To the moon and back: China sets new targets in race to be No 1 space power
- Fifth white paper on China’s space programme focuses on both technological and business aspects of space exploration
- National Space Administration will transfer more technologies to develop ‘new forms of space economy’, says official
More lunar landings, an asteroid defence system and space debris cleanups are among major aims for China as the country steps up its ambitions to become a leading space power.
Many of these capabilities are also now pursued by the US and Europe.
The paper lists space debris cleaning as a business focus, a category that also includes space tourism, test services, and space biopharmaceuticals, underscoring China’s plans to speed up the participation of the private sector in outer space.
The China National Space Administration will transfer more aerospace technologies to companies engaged in communication, navigation, and remote sensing businesses, in order to develop “new forms of space economy”, deputy director Wu Yanhua said.
He also pledged that China would be more open on working with international partners “on higher levels and larger projects”.
“For example, China and Russia will jointly launch the international lunar scientific research station plan – which is a major long-term international scientific cooperation project. We welcome the participation of all interested countries, international organisations, and scientists and engineers,” Wu said.

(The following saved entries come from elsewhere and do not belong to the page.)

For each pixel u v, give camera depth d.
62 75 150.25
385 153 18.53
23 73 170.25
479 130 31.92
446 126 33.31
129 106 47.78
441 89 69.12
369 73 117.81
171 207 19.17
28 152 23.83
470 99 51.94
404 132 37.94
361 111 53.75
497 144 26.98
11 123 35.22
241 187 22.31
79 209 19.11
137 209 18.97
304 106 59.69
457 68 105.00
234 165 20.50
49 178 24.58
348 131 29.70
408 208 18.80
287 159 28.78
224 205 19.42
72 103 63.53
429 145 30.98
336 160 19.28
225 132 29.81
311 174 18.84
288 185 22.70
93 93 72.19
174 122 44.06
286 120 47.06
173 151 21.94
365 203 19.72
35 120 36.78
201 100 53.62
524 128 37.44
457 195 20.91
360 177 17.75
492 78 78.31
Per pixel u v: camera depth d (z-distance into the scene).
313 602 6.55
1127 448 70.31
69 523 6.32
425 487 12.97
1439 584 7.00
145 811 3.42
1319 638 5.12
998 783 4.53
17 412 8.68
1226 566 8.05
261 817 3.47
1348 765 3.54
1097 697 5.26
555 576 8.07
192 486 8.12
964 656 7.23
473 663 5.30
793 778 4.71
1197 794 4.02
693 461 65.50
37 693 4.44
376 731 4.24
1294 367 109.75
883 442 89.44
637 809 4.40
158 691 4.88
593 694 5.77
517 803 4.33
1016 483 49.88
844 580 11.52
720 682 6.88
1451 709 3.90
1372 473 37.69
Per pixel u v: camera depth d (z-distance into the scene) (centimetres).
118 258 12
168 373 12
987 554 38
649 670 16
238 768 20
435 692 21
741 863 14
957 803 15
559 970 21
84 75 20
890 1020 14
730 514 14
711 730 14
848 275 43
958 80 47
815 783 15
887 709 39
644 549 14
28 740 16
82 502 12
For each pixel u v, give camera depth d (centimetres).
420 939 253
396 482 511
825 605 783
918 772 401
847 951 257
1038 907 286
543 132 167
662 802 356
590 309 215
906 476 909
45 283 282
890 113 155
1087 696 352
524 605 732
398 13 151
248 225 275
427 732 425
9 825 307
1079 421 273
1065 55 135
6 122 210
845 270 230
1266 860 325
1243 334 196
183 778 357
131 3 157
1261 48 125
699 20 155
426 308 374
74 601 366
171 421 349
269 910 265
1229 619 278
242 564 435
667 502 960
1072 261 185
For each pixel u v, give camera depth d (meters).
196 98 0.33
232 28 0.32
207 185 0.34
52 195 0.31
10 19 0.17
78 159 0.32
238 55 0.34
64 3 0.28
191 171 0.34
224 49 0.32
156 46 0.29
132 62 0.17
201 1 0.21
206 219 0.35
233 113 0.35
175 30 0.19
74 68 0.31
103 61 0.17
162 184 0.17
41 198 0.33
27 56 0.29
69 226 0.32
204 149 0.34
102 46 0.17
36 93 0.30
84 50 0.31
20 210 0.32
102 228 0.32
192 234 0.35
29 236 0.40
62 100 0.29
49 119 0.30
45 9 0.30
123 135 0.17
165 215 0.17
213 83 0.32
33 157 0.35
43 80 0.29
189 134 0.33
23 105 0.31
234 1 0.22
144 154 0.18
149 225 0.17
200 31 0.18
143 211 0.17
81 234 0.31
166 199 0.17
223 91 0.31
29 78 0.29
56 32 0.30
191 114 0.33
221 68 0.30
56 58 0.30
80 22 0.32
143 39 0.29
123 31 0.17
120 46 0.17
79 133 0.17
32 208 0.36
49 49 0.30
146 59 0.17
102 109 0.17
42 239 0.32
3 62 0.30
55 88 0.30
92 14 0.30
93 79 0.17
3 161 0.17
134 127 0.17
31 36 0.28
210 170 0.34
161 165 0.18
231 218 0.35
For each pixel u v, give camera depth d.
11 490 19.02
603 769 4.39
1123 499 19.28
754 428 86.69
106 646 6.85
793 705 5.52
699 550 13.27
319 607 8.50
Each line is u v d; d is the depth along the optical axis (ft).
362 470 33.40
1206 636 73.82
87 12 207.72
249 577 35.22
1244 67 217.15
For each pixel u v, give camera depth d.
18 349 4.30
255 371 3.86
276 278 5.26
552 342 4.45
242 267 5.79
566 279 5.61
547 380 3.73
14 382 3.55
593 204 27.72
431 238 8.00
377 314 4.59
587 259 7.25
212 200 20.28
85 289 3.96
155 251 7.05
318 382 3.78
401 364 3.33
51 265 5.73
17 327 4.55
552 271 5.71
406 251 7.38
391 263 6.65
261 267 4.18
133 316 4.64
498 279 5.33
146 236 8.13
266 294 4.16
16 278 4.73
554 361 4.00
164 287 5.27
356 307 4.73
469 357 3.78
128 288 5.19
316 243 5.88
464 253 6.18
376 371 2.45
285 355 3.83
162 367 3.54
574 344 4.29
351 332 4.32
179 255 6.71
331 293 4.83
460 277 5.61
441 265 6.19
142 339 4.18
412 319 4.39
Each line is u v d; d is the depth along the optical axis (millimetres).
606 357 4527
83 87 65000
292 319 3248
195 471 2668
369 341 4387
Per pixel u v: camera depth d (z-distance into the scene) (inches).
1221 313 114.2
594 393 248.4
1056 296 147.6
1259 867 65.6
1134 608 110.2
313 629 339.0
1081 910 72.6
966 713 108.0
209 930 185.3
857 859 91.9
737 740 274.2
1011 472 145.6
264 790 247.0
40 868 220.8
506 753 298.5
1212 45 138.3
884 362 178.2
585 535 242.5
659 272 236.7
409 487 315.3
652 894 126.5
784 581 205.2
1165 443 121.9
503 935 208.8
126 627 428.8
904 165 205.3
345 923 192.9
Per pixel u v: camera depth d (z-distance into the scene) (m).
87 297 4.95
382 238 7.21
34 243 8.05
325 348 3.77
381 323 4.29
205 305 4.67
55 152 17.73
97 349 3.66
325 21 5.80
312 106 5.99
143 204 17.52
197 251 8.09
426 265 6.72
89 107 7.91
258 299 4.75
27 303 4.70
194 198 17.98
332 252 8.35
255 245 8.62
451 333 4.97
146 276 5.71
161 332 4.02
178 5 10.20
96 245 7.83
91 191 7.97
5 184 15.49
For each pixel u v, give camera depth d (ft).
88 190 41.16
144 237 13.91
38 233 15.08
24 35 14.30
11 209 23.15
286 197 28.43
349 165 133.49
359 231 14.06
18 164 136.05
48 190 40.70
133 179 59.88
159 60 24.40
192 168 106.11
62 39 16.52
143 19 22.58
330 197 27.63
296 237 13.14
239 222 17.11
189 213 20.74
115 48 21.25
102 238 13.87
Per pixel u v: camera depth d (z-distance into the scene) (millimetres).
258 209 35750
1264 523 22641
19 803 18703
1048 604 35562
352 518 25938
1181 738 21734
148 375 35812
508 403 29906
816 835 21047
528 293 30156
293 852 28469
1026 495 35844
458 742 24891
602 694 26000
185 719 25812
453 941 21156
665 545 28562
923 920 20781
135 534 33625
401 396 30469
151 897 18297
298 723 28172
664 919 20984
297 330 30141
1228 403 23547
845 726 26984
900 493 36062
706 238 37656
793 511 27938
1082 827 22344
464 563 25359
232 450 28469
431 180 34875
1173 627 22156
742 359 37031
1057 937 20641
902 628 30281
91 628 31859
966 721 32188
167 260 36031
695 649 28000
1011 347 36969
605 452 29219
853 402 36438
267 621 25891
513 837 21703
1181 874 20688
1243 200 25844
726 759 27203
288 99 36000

Amid international finger-pointing over space debris, targeting also Russia and the US, China has launched a number of “scavenger” satellites fitted with robotic arms capable of capturing and removing space debris so that they would burn up upon entering the Earth’s atmosphere.
But the US said the technology “could be used in a future system for grappling other satellites” and was therefore of concern to its military.
China’s space debris removal capability recently caught the attention of US observers again, after commercial space monitoring firm ExoAnalytic Solutions said the Shijian-21 satellite – China’s latest model for the “experimental validation of space debris mitigation technology” – appeared to be functioning as a space tug.
The report said Shijian-21 appeared to have pulled a malfunctioning Beidou navigation satellite out of the heavily populated geosynchronous orbit.
The Chinese space authorities did not respond to the report.
Expected launches for China next year include the Wentian and Mengtian space lab modules, the Xuntian space station telescope, a manned Shenzhou spacecraft and a Tianzhou cargo spacecraft.
The Tiangong space station is also set to finish construction and become fully operational.